I don’t believe God calls on us to despise the rich, but nor does he want us to suck up to them so that they would fail to be held to accountability. The wealthy need to live in justice and generosity; it is a blessing for them to do so. God will give them even more in this life and the life to come. All of us need to learn to share, from the widow with her mite, to the working poor, to the middle class, to the professional, to the scary rich.
A call comes from the State Department of Human Services. “We hear that your church is able to help people with food and utility bills, is that correct?” “Yes,” our full time Deacon answers. “We have a lady whose lights have been shut off, but we have no designated funds to cover this contingency, can you help her?” Our Deacon suggests that they send her to our office so we can meet her and find out what she needs. She is a widow, she works cleaning the local library at night, she has no one in her family able to help her, she had been out of work and lost income. She walks a mile home after work in the middle of the night since no buses run then.
She comes to the office and tells our Deacon her story. He tells her that, yes, we can pay this bill for her, but we could help her so much more if she could come and visit our church and worship with us. The Deacon arranges a ride to pick her up, she begins to attend. Eventually she joins the church, and not long after she starts coming the pastor makes an appeal for church members to give money to provide scholarships to send some men to a conference. After the service this widow walks forward to give the pastor an envelope holding fifty dollars. She was the first to respond, the first to give.
One of the things I know that many of the poor who come to our church for help don’t know, yet, is that if they were to become part of our congregation they would never again have to be hungry. Surely every church ought to be able to say that. In America this is possible, we have enough to share, to at least feed our own people. If we really tried we could make sure every congregation that we believed was preaching the Gospel and faithful to the Word would always have enough to care for their poorest members. We cannot do this without an attitude and lifestyle of sharing, and sometimes that means a radical disposing and distribution of our assets.
“For you know the grace of our Lord Jesus Christ, that though he was rich, yet for your sakes he became poor, so that you through his poverty might become rich.” (2 Corinthians 8:9) NIV
We need, our children really need, a call to something greater than themselves. Many Christians are very sacrificial for their children, but I am afraid sometimes this is in reality just indulgence and an extension of self. We must take care of our own families, but someday our children must rise up to be people of character, and if they been given a life where everything has revolved around them then how will they know how to share, and how to give their lives away for the kingdom of God?

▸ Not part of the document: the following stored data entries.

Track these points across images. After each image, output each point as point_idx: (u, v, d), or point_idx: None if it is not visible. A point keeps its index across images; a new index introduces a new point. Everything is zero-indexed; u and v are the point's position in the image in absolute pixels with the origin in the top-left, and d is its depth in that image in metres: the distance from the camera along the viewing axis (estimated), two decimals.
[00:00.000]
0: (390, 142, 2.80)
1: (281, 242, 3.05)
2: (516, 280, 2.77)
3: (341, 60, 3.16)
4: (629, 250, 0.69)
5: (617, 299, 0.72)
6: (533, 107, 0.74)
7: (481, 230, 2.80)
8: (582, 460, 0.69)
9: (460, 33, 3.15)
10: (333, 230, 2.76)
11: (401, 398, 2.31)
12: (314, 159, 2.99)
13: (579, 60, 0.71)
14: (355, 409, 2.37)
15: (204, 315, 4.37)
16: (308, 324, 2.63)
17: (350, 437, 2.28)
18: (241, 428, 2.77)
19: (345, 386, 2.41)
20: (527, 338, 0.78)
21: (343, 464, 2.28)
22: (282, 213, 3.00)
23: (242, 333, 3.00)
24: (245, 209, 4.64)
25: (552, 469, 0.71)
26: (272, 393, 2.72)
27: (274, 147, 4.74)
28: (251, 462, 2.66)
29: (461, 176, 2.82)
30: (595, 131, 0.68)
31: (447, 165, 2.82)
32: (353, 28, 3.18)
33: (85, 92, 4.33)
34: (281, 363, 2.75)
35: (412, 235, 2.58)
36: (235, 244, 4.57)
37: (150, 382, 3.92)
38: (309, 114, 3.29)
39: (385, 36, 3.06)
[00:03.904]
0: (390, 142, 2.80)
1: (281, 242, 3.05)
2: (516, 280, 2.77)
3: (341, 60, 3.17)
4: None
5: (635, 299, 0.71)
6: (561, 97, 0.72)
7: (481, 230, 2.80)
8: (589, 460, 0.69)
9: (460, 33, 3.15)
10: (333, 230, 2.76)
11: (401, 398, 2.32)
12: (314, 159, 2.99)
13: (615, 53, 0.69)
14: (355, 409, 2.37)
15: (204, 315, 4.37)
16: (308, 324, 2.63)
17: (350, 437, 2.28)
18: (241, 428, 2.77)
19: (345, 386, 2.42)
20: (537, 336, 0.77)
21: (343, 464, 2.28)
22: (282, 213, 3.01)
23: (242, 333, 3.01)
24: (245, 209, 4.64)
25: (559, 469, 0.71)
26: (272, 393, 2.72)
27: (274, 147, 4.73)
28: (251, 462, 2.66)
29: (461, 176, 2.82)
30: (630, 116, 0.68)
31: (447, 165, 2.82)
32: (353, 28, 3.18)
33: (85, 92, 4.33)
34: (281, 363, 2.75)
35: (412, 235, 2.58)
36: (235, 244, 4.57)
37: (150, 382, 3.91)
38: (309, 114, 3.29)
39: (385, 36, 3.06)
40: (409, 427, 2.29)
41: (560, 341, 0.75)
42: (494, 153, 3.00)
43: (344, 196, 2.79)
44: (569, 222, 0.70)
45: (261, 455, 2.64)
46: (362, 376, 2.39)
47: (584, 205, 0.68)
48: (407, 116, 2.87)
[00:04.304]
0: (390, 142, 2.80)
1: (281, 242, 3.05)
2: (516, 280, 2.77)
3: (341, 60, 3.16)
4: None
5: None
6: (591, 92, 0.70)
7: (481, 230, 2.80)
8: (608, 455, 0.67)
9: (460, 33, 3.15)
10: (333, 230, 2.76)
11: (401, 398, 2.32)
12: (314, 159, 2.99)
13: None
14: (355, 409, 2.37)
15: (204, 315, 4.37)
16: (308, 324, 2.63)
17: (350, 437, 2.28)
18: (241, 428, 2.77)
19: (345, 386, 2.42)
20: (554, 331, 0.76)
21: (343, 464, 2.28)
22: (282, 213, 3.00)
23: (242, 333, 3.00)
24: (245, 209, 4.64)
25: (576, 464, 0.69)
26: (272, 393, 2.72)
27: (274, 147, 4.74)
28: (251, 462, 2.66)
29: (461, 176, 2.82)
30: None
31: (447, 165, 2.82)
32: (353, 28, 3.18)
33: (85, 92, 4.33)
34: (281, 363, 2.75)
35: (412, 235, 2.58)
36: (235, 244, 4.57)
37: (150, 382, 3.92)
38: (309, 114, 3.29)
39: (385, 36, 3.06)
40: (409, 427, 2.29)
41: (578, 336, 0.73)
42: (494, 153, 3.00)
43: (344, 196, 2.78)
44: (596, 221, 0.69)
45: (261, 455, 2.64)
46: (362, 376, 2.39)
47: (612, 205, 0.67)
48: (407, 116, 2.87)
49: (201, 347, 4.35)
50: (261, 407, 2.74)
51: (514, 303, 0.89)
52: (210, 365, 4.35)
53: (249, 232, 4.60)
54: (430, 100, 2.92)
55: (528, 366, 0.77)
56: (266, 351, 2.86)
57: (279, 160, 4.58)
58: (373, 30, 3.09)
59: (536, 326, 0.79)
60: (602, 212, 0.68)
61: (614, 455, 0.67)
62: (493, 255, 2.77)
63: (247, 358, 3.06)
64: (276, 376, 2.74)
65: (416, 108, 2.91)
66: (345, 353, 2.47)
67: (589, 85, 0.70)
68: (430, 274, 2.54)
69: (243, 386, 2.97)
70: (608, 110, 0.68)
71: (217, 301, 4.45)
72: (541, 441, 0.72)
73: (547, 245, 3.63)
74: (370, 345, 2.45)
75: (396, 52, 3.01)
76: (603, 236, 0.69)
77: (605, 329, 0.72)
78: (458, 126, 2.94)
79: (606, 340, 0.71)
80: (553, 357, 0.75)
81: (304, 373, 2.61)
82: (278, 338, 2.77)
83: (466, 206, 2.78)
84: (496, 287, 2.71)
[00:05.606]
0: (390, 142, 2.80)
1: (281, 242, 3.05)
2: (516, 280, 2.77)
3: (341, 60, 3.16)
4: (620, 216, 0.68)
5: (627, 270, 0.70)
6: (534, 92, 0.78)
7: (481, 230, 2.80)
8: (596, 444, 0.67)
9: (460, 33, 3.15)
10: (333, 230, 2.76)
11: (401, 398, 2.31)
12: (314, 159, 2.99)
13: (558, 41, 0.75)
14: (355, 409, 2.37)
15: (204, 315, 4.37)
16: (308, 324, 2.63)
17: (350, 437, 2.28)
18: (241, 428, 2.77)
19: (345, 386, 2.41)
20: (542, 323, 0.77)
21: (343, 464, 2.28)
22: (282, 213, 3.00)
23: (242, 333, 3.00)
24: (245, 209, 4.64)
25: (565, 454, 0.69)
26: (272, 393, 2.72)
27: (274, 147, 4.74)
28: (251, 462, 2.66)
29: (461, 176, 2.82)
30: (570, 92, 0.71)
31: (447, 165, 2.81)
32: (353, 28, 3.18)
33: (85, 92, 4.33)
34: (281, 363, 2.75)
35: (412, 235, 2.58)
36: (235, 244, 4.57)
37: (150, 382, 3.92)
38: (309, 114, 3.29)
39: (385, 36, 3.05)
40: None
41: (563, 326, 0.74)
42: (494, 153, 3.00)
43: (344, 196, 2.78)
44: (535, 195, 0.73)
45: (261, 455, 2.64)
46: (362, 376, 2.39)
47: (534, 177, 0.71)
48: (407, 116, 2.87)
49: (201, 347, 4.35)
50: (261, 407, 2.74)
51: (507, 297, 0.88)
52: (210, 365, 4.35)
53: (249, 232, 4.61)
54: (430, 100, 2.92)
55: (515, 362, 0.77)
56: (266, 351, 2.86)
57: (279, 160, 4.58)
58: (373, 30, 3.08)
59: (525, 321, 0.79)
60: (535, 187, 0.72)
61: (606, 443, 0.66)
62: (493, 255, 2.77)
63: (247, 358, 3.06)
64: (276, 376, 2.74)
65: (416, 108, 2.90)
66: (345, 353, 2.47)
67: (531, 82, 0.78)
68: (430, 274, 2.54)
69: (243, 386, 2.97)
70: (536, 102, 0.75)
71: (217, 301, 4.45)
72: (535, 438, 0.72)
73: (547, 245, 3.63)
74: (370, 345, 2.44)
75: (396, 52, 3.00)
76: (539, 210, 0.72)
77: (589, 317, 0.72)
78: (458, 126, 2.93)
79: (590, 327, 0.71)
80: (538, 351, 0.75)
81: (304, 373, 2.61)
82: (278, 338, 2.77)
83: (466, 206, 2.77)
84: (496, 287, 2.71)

So give, find some worthy young person who is from a single parent home, some kid who has no resources and give him a part time job, give him a bike, give him or her a scholarship to camp or a good school. Find some poor church and give them books for their young people, set up summer jobs at other Christian ministries for them. Go to your pastor and tell him you can buy a new set of clothes for any middle school kid who can help with the offering once a month, and buy the whole outfit from shoes up. Tell your pastor you will match any money for adoptions up to a thousand dollars for anyone in the church. Go to your Deacons and tell them they never have to worry about having enough food in the pantry to give to the hungry. Give, and make yourself glad.